UNION combining result sets in SQL - Time & Space Complexity
When we combine two lists of data using UNION, we want to know how the work grows as the lists get bigger.
How does the time to get the combined list change when the input lists grow?
Analyze the time complexity of the following code snippet.
SELECT column1 FROM tableA
UNION
SELECT column1 FROM tableB;
This code combines unique values from two tables into one list.
Identify the loops, recursion, array traversals that repeat.
- Primary operation: Scanning each row in both tables and comparing to remove duplicates.

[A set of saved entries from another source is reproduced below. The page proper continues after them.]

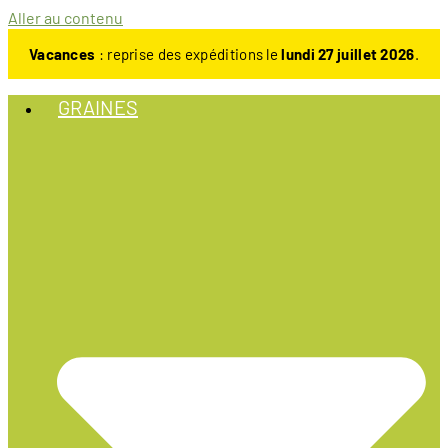
Aller au contenu
Vacances
: reprise des expéditions le
lundi 27 juillet 2026
.
GRAINES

- How many times: Each row in tableA and tableB is checked once, then comparisons happen to find unique rows.
As the number of rows in both tables grows, the work to scan and compare grows too.
| Input Size (n) | Approx. Operations |
|---|---|
| 10 | About 20 scans and comparisons |
| 100 | About 200 scans and comparisons |
| 1000 | About 2000 scans and comparisons |
Pattern observation: The work grows roughly in direct proportion to the total number of rows combined.
Time Complexity: O(n log n)
This means the time to combine grows roughly in proportion to n log n, where n is the total number of rows.
[X] Wrong: "UNION runs in constant time no matter how big the tables are."
[OK] Correct: The database must look at every row to find unique values, so more rows mean more work.
Understanding how combining data grows with size helps you explain query performance clearly and confidently.
"What if we used UNION ALL instead of UNION? How would the time complexity change?"